El plato de lentejas de Navarra
JUAN MANUEL DE PRADA
EL escandalete que en estos días sobresalta Navarra nos servirá como excusa para hacer una reflexión sobre la deplorable suerte de los pueblos nacidos para la grandeza que acaban vendiendo su primogenitura por un plato de lentejas. Que esto es, exactamente, lo que le ha ocurrido a Navarra; y para demostrarlo no hace falta sino comprobar la pujanza y el protagonismo que en sus instituciones políticas han adquirido los batasunos y demás escurrajas del nacionalismo vasco. Agustín de Foxá recordaba con sorna una involuntariamente irrisoria frase del escritor socialista (si el oxímoron es tolerable) Manuel Domínguez Benavides, pronunciada durante la Guerra Civil:
Los navarros matan y mueren por ganar el cielo. Nosotros morimos por fabricar bicicletas y zapatos. Entre morir por fabricar bicicletas y zapatos o morir por alcanzar el cielo, la elección no es dudosa. Nosotros rechazamos la vida eterna. Queremos la vida de hoy a mañana, sin eternidades.

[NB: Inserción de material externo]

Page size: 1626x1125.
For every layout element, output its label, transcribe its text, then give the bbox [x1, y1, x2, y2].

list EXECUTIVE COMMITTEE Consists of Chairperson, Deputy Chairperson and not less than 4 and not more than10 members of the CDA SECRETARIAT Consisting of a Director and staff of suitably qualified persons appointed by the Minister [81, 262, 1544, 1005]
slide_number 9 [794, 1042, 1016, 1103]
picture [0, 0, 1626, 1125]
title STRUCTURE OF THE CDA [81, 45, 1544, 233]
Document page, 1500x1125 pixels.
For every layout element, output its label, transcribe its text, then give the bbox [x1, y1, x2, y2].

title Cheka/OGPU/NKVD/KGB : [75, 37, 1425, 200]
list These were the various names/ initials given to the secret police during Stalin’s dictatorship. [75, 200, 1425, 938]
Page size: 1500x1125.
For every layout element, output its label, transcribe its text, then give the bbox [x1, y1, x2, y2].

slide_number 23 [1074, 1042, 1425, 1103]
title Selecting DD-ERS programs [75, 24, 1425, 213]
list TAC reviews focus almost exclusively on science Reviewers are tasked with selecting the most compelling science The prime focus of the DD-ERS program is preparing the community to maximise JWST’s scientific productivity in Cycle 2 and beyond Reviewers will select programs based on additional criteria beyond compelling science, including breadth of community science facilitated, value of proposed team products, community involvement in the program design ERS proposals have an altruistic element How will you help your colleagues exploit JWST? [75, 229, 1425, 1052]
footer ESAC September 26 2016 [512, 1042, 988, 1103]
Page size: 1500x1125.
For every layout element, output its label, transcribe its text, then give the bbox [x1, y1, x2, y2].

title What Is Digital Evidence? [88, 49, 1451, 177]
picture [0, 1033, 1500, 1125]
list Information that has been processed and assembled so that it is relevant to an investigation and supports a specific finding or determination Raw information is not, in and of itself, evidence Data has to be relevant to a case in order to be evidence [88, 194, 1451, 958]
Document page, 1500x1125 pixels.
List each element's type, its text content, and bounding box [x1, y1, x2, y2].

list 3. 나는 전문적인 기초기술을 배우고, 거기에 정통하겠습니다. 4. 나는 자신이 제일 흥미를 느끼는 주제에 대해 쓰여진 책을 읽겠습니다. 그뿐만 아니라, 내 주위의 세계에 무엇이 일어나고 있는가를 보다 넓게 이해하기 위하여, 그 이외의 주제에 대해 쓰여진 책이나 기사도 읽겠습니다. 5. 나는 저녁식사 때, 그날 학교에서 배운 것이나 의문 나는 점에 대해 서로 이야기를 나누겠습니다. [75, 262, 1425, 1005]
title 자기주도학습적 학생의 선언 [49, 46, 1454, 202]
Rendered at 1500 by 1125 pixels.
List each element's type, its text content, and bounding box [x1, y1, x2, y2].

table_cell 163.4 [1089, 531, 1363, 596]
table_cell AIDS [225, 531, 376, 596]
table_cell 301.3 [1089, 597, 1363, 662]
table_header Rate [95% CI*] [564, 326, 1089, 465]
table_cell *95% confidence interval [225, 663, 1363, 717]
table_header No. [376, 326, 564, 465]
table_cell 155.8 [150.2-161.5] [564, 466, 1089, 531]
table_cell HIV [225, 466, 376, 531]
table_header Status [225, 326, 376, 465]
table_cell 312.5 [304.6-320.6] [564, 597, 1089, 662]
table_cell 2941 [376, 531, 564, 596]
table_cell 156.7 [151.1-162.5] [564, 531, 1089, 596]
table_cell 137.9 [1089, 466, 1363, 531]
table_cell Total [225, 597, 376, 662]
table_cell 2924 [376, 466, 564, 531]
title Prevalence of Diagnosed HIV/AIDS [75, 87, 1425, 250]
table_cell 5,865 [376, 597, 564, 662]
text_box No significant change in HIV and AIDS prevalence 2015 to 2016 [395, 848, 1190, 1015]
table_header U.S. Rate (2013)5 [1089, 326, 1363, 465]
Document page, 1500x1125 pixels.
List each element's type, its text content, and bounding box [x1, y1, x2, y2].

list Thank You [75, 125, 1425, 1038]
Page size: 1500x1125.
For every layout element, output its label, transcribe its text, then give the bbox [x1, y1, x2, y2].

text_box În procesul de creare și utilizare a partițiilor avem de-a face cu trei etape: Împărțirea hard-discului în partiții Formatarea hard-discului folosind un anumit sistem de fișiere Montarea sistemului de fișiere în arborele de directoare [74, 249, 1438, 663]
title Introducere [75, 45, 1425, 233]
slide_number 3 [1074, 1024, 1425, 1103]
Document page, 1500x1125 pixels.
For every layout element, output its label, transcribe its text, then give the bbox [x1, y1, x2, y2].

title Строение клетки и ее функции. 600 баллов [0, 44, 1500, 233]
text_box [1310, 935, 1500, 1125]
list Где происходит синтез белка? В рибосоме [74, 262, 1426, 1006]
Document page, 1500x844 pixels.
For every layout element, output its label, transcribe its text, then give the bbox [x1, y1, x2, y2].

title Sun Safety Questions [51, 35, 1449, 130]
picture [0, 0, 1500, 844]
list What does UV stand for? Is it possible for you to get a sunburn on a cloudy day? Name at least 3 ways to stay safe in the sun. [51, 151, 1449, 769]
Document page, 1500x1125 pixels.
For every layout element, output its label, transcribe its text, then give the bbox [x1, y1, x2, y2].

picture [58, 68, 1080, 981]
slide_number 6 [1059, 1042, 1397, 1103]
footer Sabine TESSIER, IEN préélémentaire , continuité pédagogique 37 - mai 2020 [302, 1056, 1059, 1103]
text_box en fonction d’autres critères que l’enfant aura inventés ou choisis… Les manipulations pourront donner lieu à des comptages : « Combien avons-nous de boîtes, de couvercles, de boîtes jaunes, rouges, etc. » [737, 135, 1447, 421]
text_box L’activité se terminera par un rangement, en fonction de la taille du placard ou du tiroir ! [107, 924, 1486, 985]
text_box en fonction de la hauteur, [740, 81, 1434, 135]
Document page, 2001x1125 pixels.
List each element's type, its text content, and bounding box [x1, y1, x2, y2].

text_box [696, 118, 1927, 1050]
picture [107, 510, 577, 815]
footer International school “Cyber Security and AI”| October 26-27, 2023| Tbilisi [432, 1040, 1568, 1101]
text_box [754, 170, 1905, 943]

Toda la historia de Navarra en los últimos dos siglos se resume en un intento pertinaz por evitar que los navarros perseveren en su deseo de alcanzar el cielo y se pongan a fabricar bicicletas y zapatos. Primero esta pretensión se realizó a través de un centralismo estatal artificioso, que mediante una igualdad legal y uniformizadora pretendía aniquilar la identidad de Navarra, fundada en la foralidad; y en la actualidad este empeño desnaturalizador se pretende a través de un hijo bastardo de aquel centralismo estatal, que es el centralismo regional o nacionalismo vasco, no menos artificioso que su progenitor, que anhela anexionar Navarra a una Euzkadi irreal, un ente de razón (pero de una razón desquiciada y utópica) que nunca ha tenido existencia cierta. La ignominiosa y claudicante disposición transitoria cuarta de la Constitución del 78, incorporada para amansar la fiera del nacionalismo vasco, dio el espaldarazo a esta aberración, que no tiene sustento alguno, ni histórico, ni político ni jurídico.
Navarra es un reino de España que no se puede dividir ni anexionar a ninguna otra región o provincia. Navarra es una unidad jurídica dentro de la unidad política de España; y su lealtad a España se fundó siempre en el reconocimiento de sus fueros, anteriores a la constitución del Estado. Unida a Castilla por unión igual y principal, Navarra se resistió durante siglos contra todo intento de absorción; y así, manteniendo siempre su singularidad, pudo Navarra ser en España «como la gota de esencia que se echa en un pañuelo y lo llena todo con su buen olor», que escribiera Pemán. En España y también, por cierto, fuera de España, porque la vocación de Navarra siempre fue misionera: no se conformó con ganar para sí el cielo, sino que lo quiso ganar para los demás, como demuestra el navarro más universal, San Francisco Javier.
Jesús Insausti, un gerifalte del nacionalismo vasco, dijo en cierta ocasión: «Tenemos que conquistar Navarra ideológicamente». Y el nacionalismo vasco se puso manos a la obra; curiosamente, ha sido su versión batasuna y más casposa la que está logrando con mayor éxito que Navarra se venda por un plato de lentejas. Pero todo esto resultaría inconcebible si a los navarros, que nacieron para ganarse el cielo, no los hubieran antes desnaturalizado. Porque el fondo del problema navarro sólo se puede entender con la teoría de los dos termómetros que explicara Donoso: a medida que desciende en Navarra el termómetro religioso, los navarros derivan inevitablemente hacia el radicalismo político, que sólo les puede ofrecer ¡si acaso! fábricas de bicicletas y de zapatos a cambio de su primogenitura perdida.